Jagdish Bhagwati, the renowned economist, delivered an anecdote-laden lecture on the state of economy.

'The Cusp Of Change'
'The Cusp Of Change'

Humour and economics seem incongruous. Not so, when Prof Jagdish N Bhagwati of Columbia University took the mike at the Madhavrao Scindia Memorial Lecture in Delhi. The renowned economist delivered an anecdote-laden lecture on the state of economy. Or, more precisely, India under Prime Minister Narendra Modi's leadership.

He addrssed an audience that had several Congress leaders, including former Prime Minister Manmohan Singh, former finance minister P. Chidambaram, former Delhi chief minister Shiela Dikshit and many other senior leaders. That's why perhaps Bhagwati made it known that he has been a Congress supporter and not a follower of the ruling BJP, as is widely believed.
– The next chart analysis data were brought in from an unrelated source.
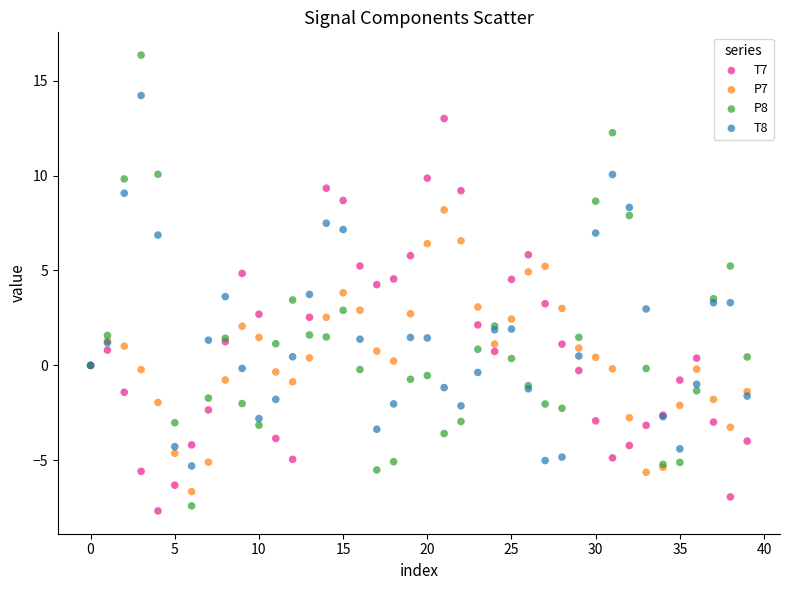

Which series reaches the maximum Y coordinate?

P8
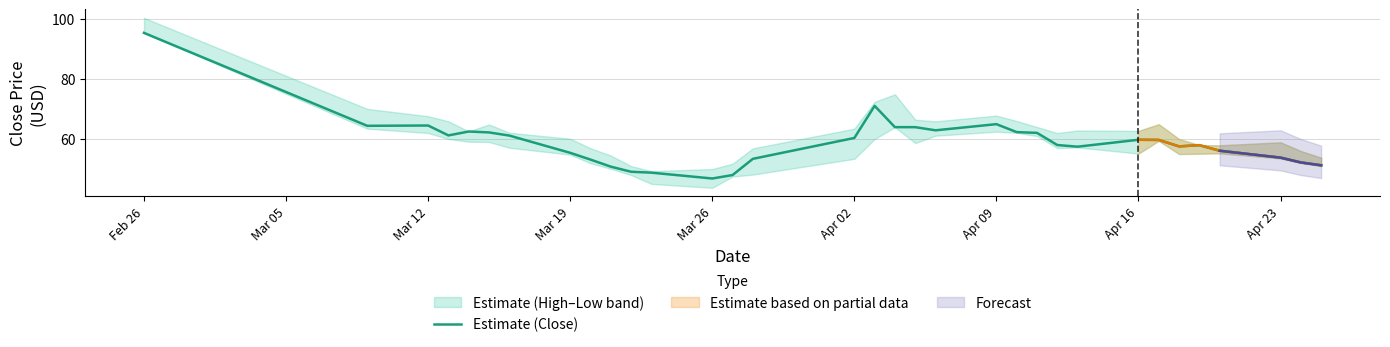

What is the value of the 4th point from the left?

61.2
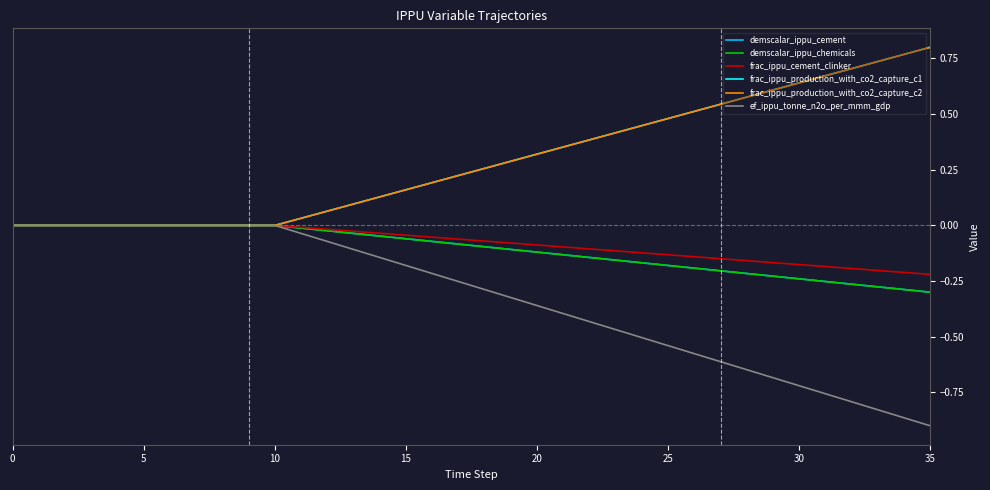

What is the value of the frac_ippu_production_with_co2_capture_c2 point at the 19th from the left?

0.3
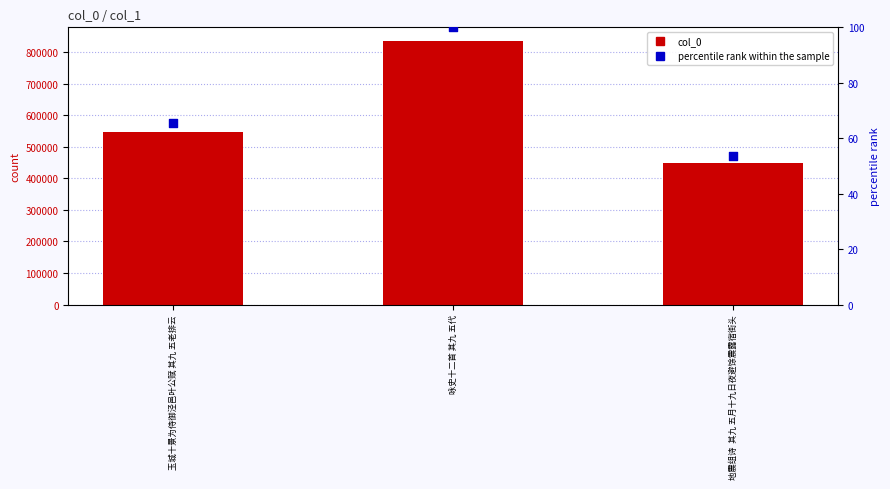

Is the value of col_0 at 地震组诗  其九 五月十九日夜避馀震露宿街头 greater than the value of percentile rank within the sample at 地震组诗  其九 五月十九日夜避馀震露宿街头?

Yes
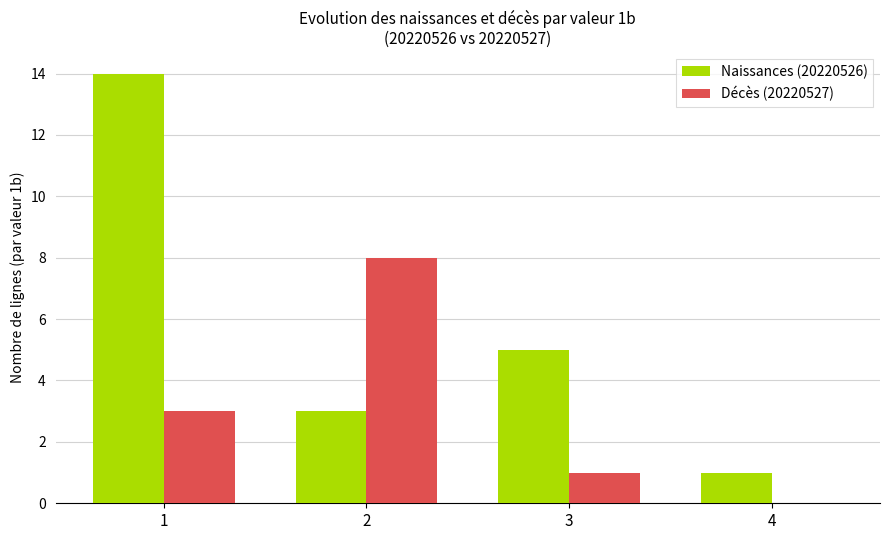

Read the Naissances (20220526) value at 2.

3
If Bhagwati in his lecture titled "The Cusp of Change" gave due credit to Manmohan Singh, his friend of 60 years, for being a major mover of India's first economic revolution in 1991, he also made no bones about his faith in Prime Minister Modi to deliver the promised second economic revolution by ushering reforms at a far faster pace than has been witnessed so far.

Here are eleven major takes from his lecture:

  1. If Modi has been known to be hasty in taking some contentious decisions or stance as at the WTO negotiations, he has also shown flexibility in changing his stance on the advice of experts, economists like Bhagwati or bureaucrats.
  2. India should be willing to adopt new agriculture/seed technology, else the country's ability to undertake major revolution in productivity will be compromised and with it the ability to meet the challenges of poverty.
  3. India should bring to the forefront education and science, just as our first prime minister JawaharLal Nehru had done, and encourage research and adoption of new technologies to improve productivity.
  4. India will be able to better deliver on the promised equitable development, not through rights based social development but by creating gainful employment and better utilization of resources to improve socio-economic infrastructure like education and healthcare.
  5. Once the people's expectations are aroused through a process of liberal democracy – NGOs, the opposition, independent media and judiciary – in varied permutations in different parts of the country, then the level of political discourse and engagement will go up.
  6. Defending the Gujarat model of development being pursued by Modi, Bhagwati said the philosophy behind it is not just creating prosperity and pulling people into gainful employment but also raising resources for social development on the lines advocated by Swami Vivekanand.
  7. Bhagwati emphasised that while track one of reforms was about raising economic growth, the track two is about spending the resources to create additional effects for the poor. Bhagwati pointed out that unlike fellow economist Amartya Sen, he does not believe that only public sector should be utilised to spend public funds to render services like better education and health facilities.
  8. The quarrel is not about economic growth numbers or targets but policies, stated Bhagwati, adding that he favoured Planning Commission for being very target oriented.
  9. Bhagwati was willing to bet that in two to three years time, Modi team would have a rethink on multi-brand retail as the NDA widens its support base beyond the merchant trade, the traditional support group of BJP.
  10. On the ordinance route adopted by the government to pursue reforms, Bhagwati was categorical that while this executive action is perfectly legal, it faces risk of being overturned. Further like corruption, it corrodes your (parliamentary) system.
  11. Bhagwati had no suggestions or wish list to offer on the next budget stating that if he were to be offered the finance minister's job, "I would leave the country".